## [THE TASK]
The expected output is every line from the one containing "Identify the document" to the end of the data below, exactly, and no other line.

Data entries
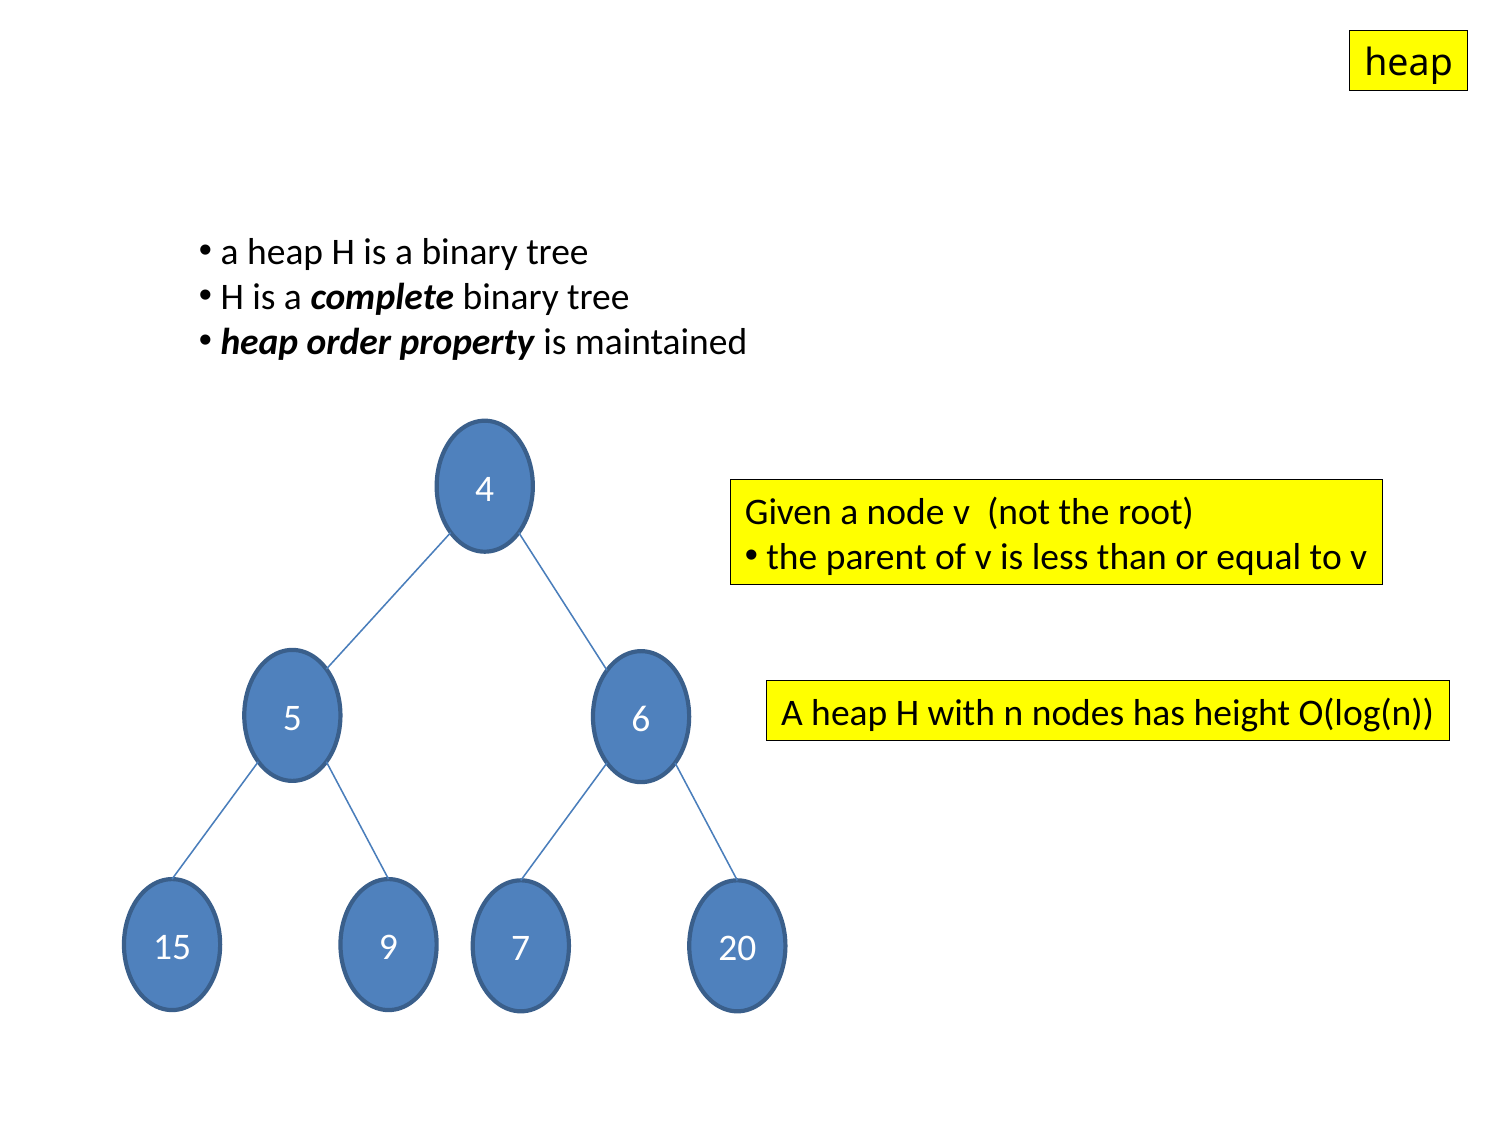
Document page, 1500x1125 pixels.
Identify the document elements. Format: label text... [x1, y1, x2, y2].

text_box a heap H is a binary tree H is a complete binary tree heap order property is maintained [184, 219, 763, 370]
text_box heap [1349, 30, 1468, 91]
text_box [123, 420, 786, 1012]
text_box Given a node v (not the root) the parent of v is less than or equal to v [791, 479, 1383, 585]
text_box A heap H with n nodes has height O(log(n)) [791, 680, 1450, 741]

## [TASK ANSWER]
Identify the document elements. Format: label text... [x1, y1, x2, y2].

text_box a heap H is a binary tree H is a complete binary tree heap order property is maintained [184, 219, 763, 370]
text_box heap [1349, 30, 1468, 91]
text_box [123, 420, 786, 1012]
text_box Given a node v (not the root) the parent of v is less than or equal to v [791, 479, 1383, 585]
text_box A heap H with n nodes has height O(log(n)) [791, 680, 1450, 741]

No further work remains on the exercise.